(Content revision data)
== Segment start ==

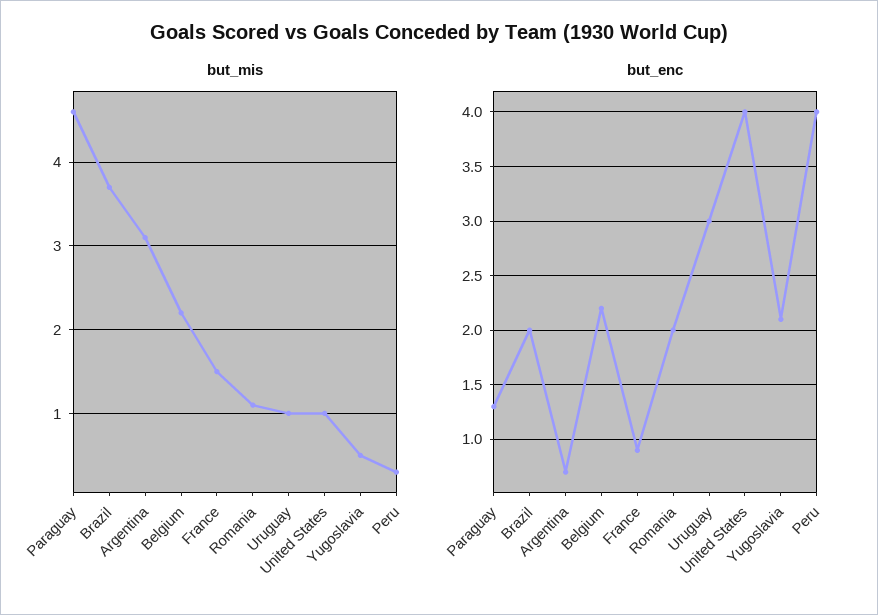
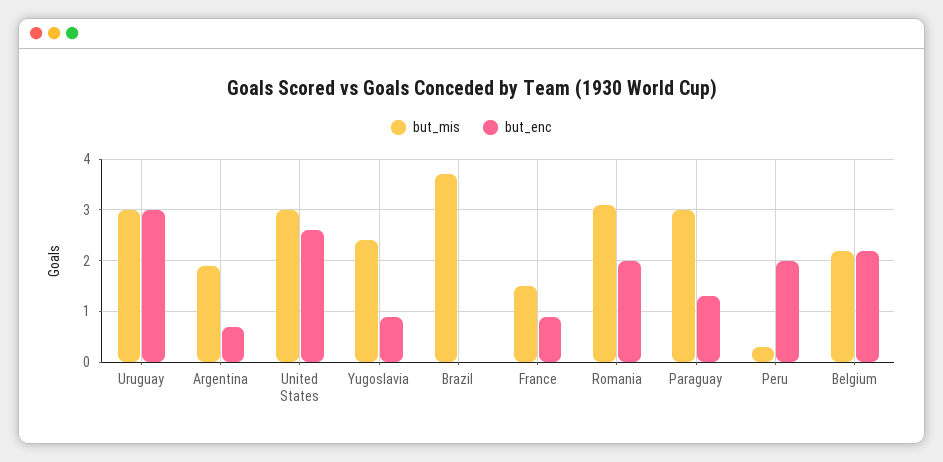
but_mis, Paraguay: 4.6 -> 3
but_mis, Argentina: 3.1 -> 2
but_mis, Romania: 1.1 -> 3
but_mis, Uruguay: 1 -> 3
but_mis, United States: 1 -> 3
but_mis, Yugoslavia: 0.5 -> 2.5
but_enc, Brazil: 2 -> 0
but_enc, United States: 4 -> 2.5
but_enc, Yugoslavia: 2.1 -> 1
but_enc, Peru: 4 -> 2

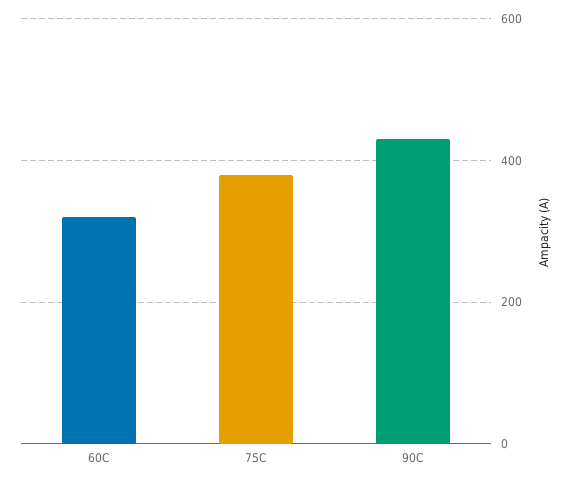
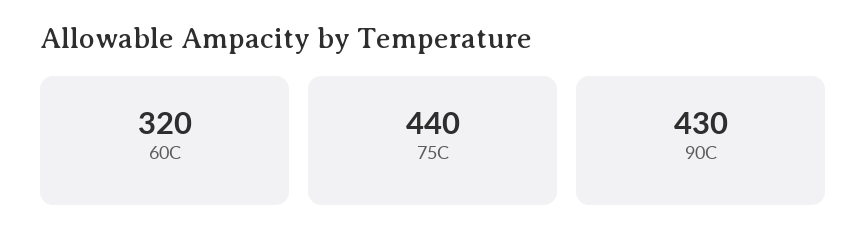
75C: 380 -> 440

== Segment end ==

> **Required work**
From the entries, copy every line in which the string "United" can be found.

> **Response to the task**
but_mis, United States: 1 -> 3
but_enc, United States: 4 -> 2.5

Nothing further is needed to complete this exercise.